Accuracy: Percentage of correct predictions
accuracy = (correct_predictions / total_predictions)
# Example: 85/100 = 0.85 or 85% accuracy
When accuracy is misleading: Imbalanced datasets
Dataset: 95% non-fraud, 5% fraud
Model: Always predict "non-fraud"
Accuracy: 95% (looks great!)
But: Misses ALL fraud cases (actually terrible!)
Confusion Matrix: Detailed breakdown of predictions
Predicted
Neg Pos
Actual Neg [ TN | FP ]
Pos [ FN | TP ]
TN: True Negatives (correctly predicted negative)
TP: True Positives (correctly predicted positive)
FN: False Negatives (missed positives - Type II error)
FP: False Positives (false alarms - Type I error)
Precision: Of predicted positives, how many were correct? \(\text{Precision} = \frac{TP}{TP + FP}\)
Use when: False positives are costly
Recall (Sensitivity): Of actual positives, how many did we find? \(\text{Recall} = \frac{TP}{TP + FN}\)
Use when: False negatives are costly
F1-Score: Harmonic mean of precision and recall \(F1 = 2 \times \frac{\text{Precision} \times \text{Recall}}{\text{Precision} + \text{Recall}}\)

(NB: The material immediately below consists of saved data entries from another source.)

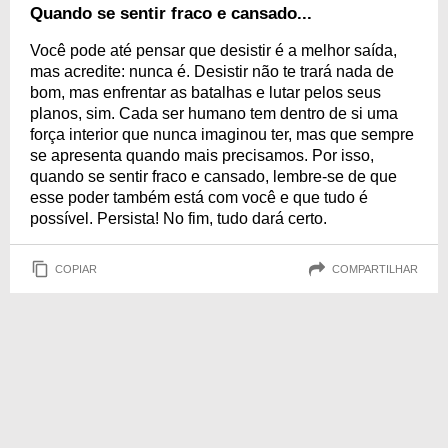
Quando se sentir fraco e cansado...
Você pode até pensar que desistir é a melhor saída,
mas acredite: nunca é. Desistir não te trará nada de
bom, mas enfrentar as batalhas e lutar pelos seus
planos, sim. Cada ser humano tem dentro de si uma
força interior que nunca imaginou ter, mas que sempre
se apresenta quando mais precisamos. Por isso,
quando se sentir fraco e cansado, lembre-se de que
esse poder também está com você e que tudo é
possível. Persista! No fim, tudo dará certo.
COPIAR
COMPARTILHAR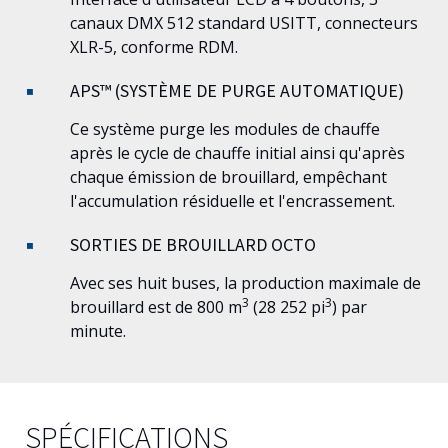
canaux DMX 512 standard USITT, connecteurs
XLR-5, conforme RDM.
APS™ (SYSTÈME DE PURGE AUTOMATIQUE)
Ce système purge les modules de chauffe
après le cycle de chauffe initial ainsi qu'après
chaque émission de brouillard, empêchant
l'accumulation résiduelle et l'encrassement.
SORTIES DE BROUILLARD OCTO
Avec ses huit buses, la production maximale de
3
3
brouillard est de 800 m
(28 252 pi
) par
minute.
SPÉCIFICATIONS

Use when: Need balance between precision and recall
Example:
from sklearn.metrics import classification_report, confusion_matrix
y_pred = model.predict(X_test)
# Confusion matrix
print(confusion_matrix(y_test, y_pred))
# [[45 5] TN=45, FP=5
# [ 3 47]] FN=3, TP=47
# Detailed metrics
print(classification_report(y_test, y_pred))
# precision recall f1-score
# Class 0 0.94 0.90 0.92
# Class 1 0.90 0.94 0.92
# accuracy 0.92
Mean Absolute Error (MAE): Average absolute difference \(MAE = \frac{1}{n}\sum_{i=1}^{n}|y_i - \hat{y}_i|\)

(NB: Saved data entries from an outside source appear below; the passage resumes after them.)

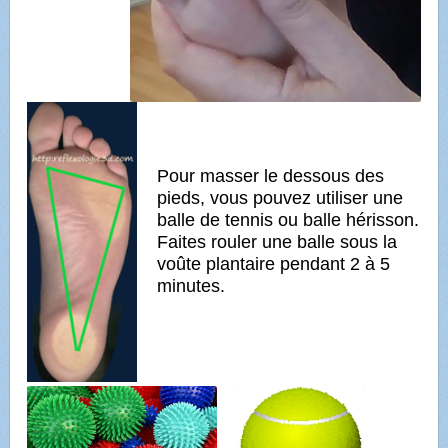
Pour masser le dessous des
pieds, vous pouvez utiliser une
balle de tennis ou balle hérisson.
Faites rouler une balle sous la
voûte plantaire pendant 2 à 5
minutes.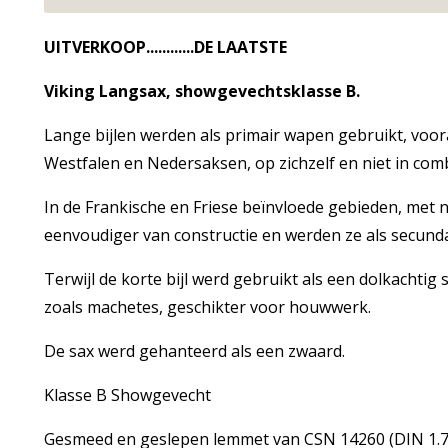
UITVERKOOP............DE LAATSTE
Viking Langsax, showgevechtsklasse B.
Lange bijlen werden als primair wapen gebruikt, voor
Westfalen en Nedersaksen, op zichzelf en niet in com
In de Frankische en Friese beïnvloede gebieden, met n
eenvoudiger van constructie en werden ze als secund
Terwijl de korte bijl werd gebruikt als een dolkachtig 
zoals machetes, geschikter voor houwwerk.
De sax werd gehanteerd als een zwaard.
Klasse B Showgevecht
Gesmeed en geslepen lemmet van CSN 14260 (DIN 1.7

Mean Squared Error (MSE): Average squared difference \(MSE = \frac{1}{n}\sum_{i=1}^{n}(y_i - \hat{y}_i)^2\)
Root Mean Squared Error (RMSE): Square root of MSE \(RMSE = \sqrt{MSE}\)
R² Score (Coefficient of Determination): Proportion of variance explained \(R^2 = 1 - \frac{\sum(y_i - \hat{y}_i)^2}{\sum(y_i - \bar{y})^2}\)
Example:
from sklearn.metrics import mean_squared_error, r2_score, mean_absolute_error
y_pred = model.predict(X_test)
mae = mean_absolute_error(y_test, y_pred)
mse = mean_squared_error(y_test, y_pred)
rmse = np.sqrt(mse)
r2 = r2_score(y_test, y_pred)
print(f"MAE: ${mae:,.0f}")
print(f"RMSE: ${rmse:,.0f}")
print(f"R²: {r2:.3f}")
# Complete ML workflow in ~20 lines
import pandas as pd
from sklearn.datasets import load_iris
from sklearn.model_selection import train_test_split
from sklearn.ensemble import RandomForestClassifier
from sklearn.metrics import accuracy_score, classification_report
# 1. Load data
iris = load_iris()
X, y = iris.data, iris.target
# 2. Split data
X_train, X_test, y_train, y_test = train_test_split(
X, y, test_size=0.2, random_state=42
)
# 3. Train model
model = RandomForestClassifier(n_estimators=100, random_state=42)
model.fit(X_train, y_train)
# 4. Evaluate
y_pred = model.predict(X_test)
accuracy = accuracy_score(y_test, y_pred)
print(f"Accuracy: {accuracy:.2%}")
print("\nClassification Report:")
print(classification_report(y_test, y_pred, target_names=iris.target_names))
# Data manipulation
import numpy as np # Numerical operations
import pandas as pd # Data structures and analysis
# Machine learning
from sklearn import * # Scikit-learn: ML algorithms
import xgboost as xgb # Gradient boosting
import lightgbm as lgb # Fast gradient boosting
# Visualization
import matplotlib.pyplot as plt
import seaborn as sns
# Model deployment
import joblib # Save/load models
import pickle # Serialization
You now understand the fundamental concepts that underpin all of machine learning:
The ML Workflow: Systematic process from problem definition to deployment
Data Splitting: Train/validation/test sets prevent overfitting
Cross-Validation: Robust performance estimation through multiple splits
Bias-Variance Tradeoff: Balance between simplicity and complexity
Overfitting vs Underfitting: Finding the “just right” model complexity
Now that you have this foundation, you’re ready to dive deeper into specific algorithms and techniques.
Books:
Online Courses:
Practice Platforms:
Remember, machine learning is a journey, not a destination. Every practitioner, from beginners to experts, continuously learns and improves. The field evolves rapidly, but the fundamentals you’ve learned here remain constant.
Start simple. Stay curious. Keep building.